88° North by J.F. Kirwan

88° North by J.F. Kirwan

Author:J.F. Kirwan
Language: eng
Format: epub
Publisher: HarperCollins Publishers
Published: 2017-03-14T16:00:00+00:00


Chapter Sixteen

Jake slipped below the waves and began his descent down one of the platform’s three-metre-thick steel legs. Salamander had shown him a schematic. The oil platform wasn’t standing on the bottom, rather it was a floating rig, and at the end of the four legs there were two pontoons for ballast and stability, as well as propellers keeping it in position over the well. Rigs like this one could be built in a dry dock, towed into place and moved in case a heavy storm was predicted. All in all, it saved money, and everything in the oil business was about money.

The water was green fading to grey, the steel leg crawling with undulating seaweed, a few silver fish here and there, nothing exotic. Crabs managed to manoeuvre without losing their grip and tumbling to the seabed over a hundred metres below. Jake, on the other hand, freefell, like a sky diver in slow motion, squirted air into his buoyancy ‘stab’ jacket every six seconds so as not to drop too fast, and equalised the pressure in his ears every five metres. The mixing of gases was automatic, but for all he knew Salamander could override it and make the mixture toxic down at the bottom or on the way back up. By the time Jake noticed, it would be too late.

He’d never dived this deep. His deepest was seventy-six metres on air, out in Anspida, searching for hammerheads. He’d found them, four-metre-long devil fish, at six in the morning, which meant they were antsy. He and his buddy James had given each other the Up signal, only to find twenty more right above them, preventing ascent. Jake had watched the needle on his air gauge flick a fraction closer to empty with each inhalation. As soon as the school of sharks passed, he and James raced up to thirty metres, slammed on the brakes, then slowly ascended to six metres where they did a whopping thirty minutes of decompression.

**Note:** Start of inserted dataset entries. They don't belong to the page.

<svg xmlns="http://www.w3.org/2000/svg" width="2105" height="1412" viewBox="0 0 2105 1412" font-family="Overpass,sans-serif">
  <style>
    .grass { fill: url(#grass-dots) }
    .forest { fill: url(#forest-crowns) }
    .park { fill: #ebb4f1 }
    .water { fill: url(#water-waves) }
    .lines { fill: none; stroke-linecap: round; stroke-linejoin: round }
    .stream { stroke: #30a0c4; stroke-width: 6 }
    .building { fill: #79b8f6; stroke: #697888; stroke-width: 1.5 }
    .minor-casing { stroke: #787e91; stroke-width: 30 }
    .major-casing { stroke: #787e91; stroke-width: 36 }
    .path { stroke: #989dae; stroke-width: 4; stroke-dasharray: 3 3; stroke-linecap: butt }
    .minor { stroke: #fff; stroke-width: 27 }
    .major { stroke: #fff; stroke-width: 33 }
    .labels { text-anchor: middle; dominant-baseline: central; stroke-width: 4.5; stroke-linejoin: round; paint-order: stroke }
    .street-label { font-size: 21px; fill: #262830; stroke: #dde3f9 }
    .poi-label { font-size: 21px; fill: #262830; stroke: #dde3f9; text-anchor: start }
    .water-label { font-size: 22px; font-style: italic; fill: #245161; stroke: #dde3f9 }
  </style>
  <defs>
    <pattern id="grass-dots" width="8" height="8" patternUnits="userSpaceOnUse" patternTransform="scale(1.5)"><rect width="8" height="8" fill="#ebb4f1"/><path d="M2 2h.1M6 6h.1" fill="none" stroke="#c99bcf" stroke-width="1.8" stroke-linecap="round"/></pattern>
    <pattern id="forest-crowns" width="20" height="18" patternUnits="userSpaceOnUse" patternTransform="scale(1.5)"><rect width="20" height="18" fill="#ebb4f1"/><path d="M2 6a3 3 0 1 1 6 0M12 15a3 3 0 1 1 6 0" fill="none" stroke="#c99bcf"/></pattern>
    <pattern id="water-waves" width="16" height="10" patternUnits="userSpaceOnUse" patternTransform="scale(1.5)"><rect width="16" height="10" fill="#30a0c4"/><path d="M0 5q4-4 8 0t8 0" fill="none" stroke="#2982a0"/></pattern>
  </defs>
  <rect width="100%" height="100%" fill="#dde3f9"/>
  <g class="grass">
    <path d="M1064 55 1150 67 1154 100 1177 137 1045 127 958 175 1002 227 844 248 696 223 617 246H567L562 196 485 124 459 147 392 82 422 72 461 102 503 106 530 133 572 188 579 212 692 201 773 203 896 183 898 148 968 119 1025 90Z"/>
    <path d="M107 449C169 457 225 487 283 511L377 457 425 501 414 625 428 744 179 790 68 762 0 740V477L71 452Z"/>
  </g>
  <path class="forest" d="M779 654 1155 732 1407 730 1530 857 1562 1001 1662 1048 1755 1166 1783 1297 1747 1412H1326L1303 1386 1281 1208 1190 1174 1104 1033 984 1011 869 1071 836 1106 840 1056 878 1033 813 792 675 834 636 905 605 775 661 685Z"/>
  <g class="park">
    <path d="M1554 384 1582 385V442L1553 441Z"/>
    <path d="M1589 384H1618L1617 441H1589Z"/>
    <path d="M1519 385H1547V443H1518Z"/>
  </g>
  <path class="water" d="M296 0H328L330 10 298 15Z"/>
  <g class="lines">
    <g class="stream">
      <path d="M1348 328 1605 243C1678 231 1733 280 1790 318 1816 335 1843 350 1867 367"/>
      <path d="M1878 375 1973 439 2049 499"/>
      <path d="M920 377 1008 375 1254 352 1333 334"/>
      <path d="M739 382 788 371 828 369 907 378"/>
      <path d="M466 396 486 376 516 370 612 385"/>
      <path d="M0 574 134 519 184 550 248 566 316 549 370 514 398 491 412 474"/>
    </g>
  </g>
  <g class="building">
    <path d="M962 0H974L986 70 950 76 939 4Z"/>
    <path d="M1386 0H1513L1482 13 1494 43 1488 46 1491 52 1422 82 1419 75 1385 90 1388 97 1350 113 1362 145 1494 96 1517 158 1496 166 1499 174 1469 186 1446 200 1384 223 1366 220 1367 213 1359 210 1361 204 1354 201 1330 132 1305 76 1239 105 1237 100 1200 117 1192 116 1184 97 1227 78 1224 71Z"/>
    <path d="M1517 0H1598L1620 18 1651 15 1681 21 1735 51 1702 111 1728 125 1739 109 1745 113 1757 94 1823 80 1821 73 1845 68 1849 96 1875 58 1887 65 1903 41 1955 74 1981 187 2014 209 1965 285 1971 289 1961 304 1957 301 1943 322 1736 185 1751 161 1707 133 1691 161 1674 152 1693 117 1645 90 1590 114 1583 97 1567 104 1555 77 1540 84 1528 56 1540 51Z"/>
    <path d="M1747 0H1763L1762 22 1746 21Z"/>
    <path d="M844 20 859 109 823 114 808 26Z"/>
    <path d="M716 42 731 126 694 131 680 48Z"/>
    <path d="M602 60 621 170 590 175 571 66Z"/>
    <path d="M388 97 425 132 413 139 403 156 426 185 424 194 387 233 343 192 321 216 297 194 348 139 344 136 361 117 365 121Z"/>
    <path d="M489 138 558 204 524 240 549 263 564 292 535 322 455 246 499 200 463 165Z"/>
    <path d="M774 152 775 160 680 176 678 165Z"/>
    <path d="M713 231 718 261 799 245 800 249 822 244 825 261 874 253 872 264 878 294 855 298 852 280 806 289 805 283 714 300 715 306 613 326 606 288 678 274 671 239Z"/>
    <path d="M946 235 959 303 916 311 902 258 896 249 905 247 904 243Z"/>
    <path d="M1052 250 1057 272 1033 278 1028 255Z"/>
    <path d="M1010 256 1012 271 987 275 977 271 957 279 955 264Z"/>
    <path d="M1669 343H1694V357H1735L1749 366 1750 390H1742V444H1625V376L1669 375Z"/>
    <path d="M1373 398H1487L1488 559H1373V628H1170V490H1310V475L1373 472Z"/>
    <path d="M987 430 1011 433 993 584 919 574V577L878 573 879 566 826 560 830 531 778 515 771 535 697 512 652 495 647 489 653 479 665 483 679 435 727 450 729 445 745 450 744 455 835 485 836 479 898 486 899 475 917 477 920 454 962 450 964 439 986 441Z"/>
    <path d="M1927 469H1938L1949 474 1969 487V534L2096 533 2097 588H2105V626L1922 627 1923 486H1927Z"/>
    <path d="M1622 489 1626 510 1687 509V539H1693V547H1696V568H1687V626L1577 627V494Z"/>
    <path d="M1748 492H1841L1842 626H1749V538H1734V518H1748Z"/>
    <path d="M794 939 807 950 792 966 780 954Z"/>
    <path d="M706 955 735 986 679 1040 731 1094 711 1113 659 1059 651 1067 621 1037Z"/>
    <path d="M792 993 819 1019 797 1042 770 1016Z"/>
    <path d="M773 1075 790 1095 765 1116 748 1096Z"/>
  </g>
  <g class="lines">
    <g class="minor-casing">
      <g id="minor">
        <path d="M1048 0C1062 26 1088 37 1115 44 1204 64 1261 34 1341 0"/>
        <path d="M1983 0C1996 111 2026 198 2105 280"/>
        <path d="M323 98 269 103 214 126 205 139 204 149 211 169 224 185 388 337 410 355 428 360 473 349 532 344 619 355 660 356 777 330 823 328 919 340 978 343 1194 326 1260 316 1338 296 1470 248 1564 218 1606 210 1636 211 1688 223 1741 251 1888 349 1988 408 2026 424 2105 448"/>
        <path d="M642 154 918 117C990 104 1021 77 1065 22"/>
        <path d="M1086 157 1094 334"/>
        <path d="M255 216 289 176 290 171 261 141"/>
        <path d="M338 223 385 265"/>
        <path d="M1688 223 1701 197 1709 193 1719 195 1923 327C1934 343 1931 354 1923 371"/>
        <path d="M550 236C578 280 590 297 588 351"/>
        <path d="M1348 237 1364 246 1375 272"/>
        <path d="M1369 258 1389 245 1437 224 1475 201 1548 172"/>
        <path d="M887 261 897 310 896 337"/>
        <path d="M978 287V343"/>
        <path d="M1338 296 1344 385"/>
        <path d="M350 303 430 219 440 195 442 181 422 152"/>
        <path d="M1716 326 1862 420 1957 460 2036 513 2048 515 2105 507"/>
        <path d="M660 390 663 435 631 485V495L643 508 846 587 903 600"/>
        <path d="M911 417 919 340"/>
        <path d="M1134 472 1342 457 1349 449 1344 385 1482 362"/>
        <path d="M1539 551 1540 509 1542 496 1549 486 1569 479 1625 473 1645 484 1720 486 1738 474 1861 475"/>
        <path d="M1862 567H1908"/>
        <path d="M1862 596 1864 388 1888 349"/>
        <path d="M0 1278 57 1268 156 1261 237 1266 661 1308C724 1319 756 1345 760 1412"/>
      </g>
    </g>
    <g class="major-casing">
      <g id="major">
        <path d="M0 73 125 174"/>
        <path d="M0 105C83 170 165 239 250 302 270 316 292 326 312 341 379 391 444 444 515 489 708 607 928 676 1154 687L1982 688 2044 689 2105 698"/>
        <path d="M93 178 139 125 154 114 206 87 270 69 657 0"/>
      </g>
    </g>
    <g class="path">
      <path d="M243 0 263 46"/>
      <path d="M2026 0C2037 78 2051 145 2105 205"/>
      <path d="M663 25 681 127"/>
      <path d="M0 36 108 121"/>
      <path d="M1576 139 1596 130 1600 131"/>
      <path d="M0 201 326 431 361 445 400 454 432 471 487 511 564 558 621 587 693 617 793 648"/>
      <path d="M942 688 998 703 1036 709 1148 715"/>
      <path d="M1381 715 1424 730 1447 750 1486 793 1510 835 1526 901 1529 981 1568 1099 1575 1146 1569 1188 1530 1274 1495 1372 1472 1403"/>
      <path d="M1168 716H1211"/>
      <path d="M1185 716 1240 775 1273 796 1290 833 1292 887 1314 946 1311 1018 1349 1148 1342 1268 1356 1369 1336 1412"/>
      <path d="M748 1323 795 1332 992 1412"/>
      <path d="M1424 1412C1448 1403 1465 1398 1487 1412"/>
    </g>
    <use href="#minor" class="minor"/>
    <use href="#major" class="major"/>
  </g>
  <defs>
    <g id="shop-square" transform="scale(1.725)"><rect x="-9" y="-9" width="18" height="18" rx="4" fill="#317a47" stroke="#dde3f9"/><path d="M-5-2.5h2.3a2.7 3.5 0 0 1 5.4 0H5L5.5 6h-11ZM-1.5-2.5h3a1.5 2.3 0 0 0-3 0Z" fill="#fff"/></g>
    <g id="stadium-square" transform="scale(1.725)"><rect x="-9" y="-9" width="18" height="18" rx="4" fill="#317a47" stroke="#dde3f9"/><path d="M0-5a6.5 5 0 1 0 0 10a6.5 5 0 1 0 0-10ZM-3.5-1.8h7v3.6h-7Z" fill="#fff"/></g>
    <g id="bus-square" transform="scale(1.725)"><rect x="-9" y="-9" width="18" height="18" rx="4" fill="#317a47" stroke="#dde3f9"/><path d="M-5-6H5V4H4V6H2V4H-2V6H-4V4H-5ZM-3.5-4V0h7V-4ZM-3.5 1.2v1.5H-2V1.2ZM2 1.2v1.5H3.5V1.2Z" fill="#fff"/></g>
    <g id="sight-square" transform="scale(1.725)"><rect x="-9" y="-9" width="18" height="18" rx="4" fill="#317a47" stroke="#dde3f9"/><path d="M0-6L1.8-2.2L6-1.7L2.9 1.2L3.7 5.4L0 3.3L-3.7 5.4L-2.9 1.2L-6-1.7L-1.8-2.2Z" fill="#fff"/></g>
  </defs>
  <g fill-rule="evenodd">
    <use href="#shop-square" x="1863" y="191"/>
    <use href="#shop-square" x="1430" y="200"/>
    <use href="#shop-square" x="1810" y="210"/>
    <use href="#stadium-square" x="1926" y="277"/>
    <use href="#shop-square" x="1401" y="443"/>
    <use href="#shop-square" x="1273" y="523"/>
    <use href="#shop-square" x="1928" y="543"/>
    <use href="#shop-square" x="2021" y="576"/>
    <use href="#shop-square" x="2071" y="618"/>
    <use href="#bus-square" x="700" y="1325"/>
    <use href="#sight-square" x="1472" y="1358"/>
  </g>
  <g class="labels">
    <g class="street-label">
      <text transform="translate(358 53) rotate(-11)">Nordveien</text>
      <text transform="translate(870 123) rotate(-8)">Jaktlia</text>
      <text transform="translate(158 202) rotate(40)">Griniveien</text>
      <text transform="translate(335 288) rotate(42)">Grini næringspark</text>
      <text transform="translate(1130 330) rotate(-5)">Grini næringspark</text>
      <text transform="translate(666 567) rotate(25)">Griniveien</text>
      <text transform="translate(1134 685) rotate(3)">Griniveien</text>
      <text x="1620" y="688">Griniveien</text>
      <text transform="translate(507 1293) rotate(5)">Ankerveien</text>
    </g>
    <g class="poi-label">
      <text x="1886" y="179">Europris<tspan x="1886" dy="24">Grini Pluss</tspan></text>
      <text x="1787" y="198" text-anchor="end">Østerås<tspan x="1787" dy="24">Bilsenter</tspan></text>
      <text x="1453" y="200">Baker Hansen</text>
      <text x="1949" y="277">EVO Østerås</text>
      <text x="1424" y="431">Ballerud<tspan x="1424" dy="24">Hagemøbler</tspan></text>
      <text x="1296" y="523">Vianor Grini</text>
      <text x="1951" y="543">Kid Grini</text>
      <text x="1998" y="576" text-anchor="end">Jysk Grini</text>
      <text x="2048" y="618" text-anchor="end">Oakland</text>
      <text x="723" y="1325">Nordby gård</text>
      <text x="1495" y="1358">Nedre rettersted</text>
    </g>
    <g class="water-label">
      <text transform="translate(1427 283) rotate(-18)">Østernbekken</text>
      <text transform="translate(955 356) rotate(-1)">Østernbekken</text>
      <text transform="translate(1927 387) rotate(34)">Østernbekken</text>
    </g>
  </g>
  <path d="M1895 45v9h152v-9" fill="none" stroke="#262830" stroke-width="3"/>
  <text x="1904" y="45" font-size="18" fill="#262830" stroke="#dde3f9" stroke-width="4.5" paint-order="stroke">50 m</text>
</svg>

That part of the dive hadn’t been fun: out in the blue, way off the island and the reef, in deep waters that held predators such as tiger sharks and even great whites. They’d hung off a line to a surface marker buoy, like bait on a hook, back to back, watching for the first sign of sharks materialising out of the blue. When the boat came to pick them up, that was the most dangerous point, because waggling fins on the surface tended to attract sharks. Jake had never boarded a boat so quickly.

No sharks here. He checked his depth. Fifty-four. It was dark, so he switched on his head torches, twin halogen beams, searchlights in the gloom. He remained close to the leg and resisted turning around. It would be easy to get lost down here. He needed to test his cognitive function, and went through his ‘two-to-the-power-of’ maths routine. Two, four, eight, sixteen, thirty-two, all the way to one million and forty-eight thousand, five hundred and seventy-six, which was two to the twentieth power.